Take the assertion made by Donald Trump before the 2016 election that the election would be “rigged.” He did not bother to explain how it would be rigged or by whom.  He didn’t urge the adoption of a new system for fair elections. He simply characterized the whole presidential election process as corrupt, knowing that if that assertion couldn’t be proved entirely untrue, then it was true enough for people predisposed to believe him. And he made it true enough by constantly repeating it. If his intent had been to prepare his followers for an election loss, then Trump would have stopped claiming the election system was rigged after he won. But instead he continued making this claim.
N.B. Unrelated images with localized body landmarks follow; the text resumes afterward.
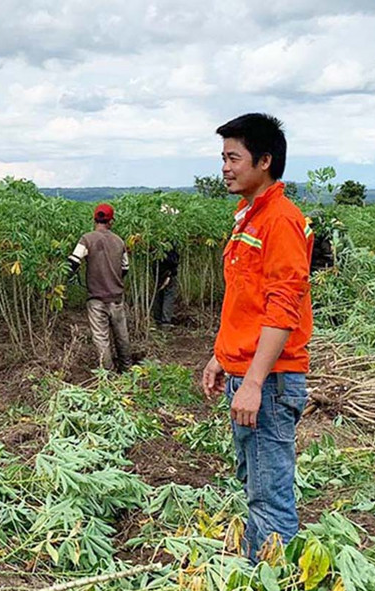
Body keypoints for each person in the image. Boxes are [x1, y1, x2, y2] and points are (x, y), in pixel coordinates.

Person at [201, 114, 314, 563]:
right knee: (257, 485)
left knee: (269, 500)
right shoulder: (251, 218)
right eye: (223, 157)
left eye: (233, 157)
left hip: (267, 383)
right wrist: (220, 357)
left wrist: (251, 381)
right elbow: (246, 301)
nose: (225, 167)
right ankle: (261, 576)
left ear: (264, 161)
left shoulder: (281, 221)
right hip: (249, 373)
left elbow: (283, 309)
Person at [68, 203, 131, 371]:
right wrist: (114, 280)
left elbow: (73, 261)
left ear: (94, 219)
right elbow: (125, 268)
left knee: (101, 339)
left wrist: (64, 278)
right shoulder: (119, 241)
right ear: (111, 221)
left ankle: (108, 375)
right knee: (122, 336)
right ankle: (127, 370)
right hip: (116, 297)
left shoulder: (87, 239)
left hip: (96, 298)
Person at [151, 245, 179, 327]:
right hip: (167, 273)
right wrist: (171, 273)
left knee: (159, 294)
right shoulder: (170, 242)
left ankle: (158, 320)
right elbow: (173, 259)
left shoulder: (156, 242)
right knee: (168, 295)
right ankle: (165, 322)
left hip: (158, 272)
In this way, Trump sought to use conspiracism to undermine a central democratic institution.  Many historians of authoritarianism and the decline of democracy have cited undermining public faith in elections as a key strategy of would-be dictators. Now, of course, the 2016 rigged election claim has made way for the Big Lie – that Joe Biden was not legitimately elected President in 2020 because the election was stolen from Trump. Those responsible for this heist are never identified.

The Big Lie fits the new conspiracism construct in two important ways. First, it is not concerned with facts and its continued vitality doesn’t depend on facts. Indeed, all the facts that have been developed about the 2020 election show that it was one of the cleanest elections in modern history. Some 19 legal challenges were made to election results in various states. In order to survive, lawsuits require supporting facts but because the Big Lie has no supporting facts – only hyperbolic rhetoric – all 19 of these claims were dismissed.
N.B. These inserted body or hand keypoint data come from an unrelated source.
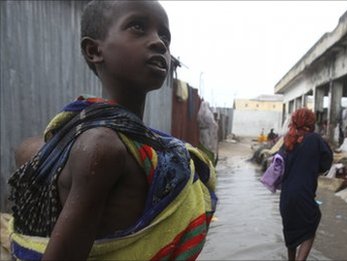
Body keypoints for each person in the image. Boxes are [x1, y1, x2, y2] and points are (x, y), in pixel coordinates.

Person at [7, 1, 216, 260]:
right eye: (138, 27)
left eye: (165, 35)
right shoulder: (102, 147)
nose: (159, 43)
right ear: (94, 50)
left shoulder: (137, 145)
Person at [279, 108, 333, 260]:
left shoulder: (288, 140)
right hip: (303, 194)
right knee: (311, 225)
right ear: (311, 122)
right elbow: (326, 164)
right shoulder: (315, 139)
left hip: (286, 197)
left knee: (290, 233)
The absence of supporting facts has not prevented a substantial slice of the public from accepting the truth of the Big Lie. On May 18, 2021 the New York Times reported on two opinion polls conducted by reputable firms. One poll in Arizona concluded that 78 percent of Arizona Republicans believe the Big Lie. A Monmouth University poll found that almost two-thirds of Republicans nationwide do as well. This may stem from the fact that we have sorted ourselves into like-minded communities. Republicans who believe the election was stolen from Trump might do so because they don’t know anyone who voted for Biden.

The Big Lie also fits the new conspiracism construct because it delegitimizes elections and related constitutional institutions. On January 6, 2021, our Capitol building was stormed by a violent mob for the sole purpose of interrupting the counting of Electoral College votes, the last step in confirming Biden’s election victory.  This rabble, fired up by the Big Lie, had utterly lost faith that the national election had been fair.

One is tempted to include the new state laws in Georgia and Texas designed to restrict early voting and absentee ballots as among the products of the Big Lie conspiracy. But I think this would be a mistake. These restrictions on access to voting were part of the Republican playbook before Trump and the Big Lie came along. In truth, these restrictive new voter laws have not been proposed as a remedy for any deep state “conspiracy” responsible for stealing the election from Trump.

Republican leaders are hoping that making it harder to vote in communities of color will make it more likely their party will prevail in elections. While the ultraconservative demographic reliably turns out to vote, this older, white voting group is an increasingly smaller slice of the voting public. Found mainly in rural areas, that demographic is falling behind a more liberal demographic in the cities. The handwriting is on the wall and some other Republican strategy besides weak attempts at voter suppression must be devised.

Restricting access to voting is just a tactic that will not yield big results.  What is the Republican grand strategy? Only a dramatic change in the way the public thinks about – or trusts – the electoral process can prevent the marginalization of the current Republican Party. If voters mistrust the electoral system, the effectiveness of the Democratic Party in the cities and among the educated might be derailed. Perhaps that dramatic change is what is the Big Lie really seeks to achieve — if we can’t beat them at the ballot box, let’s degrade the whole system. How’s that for a conspiracy theory?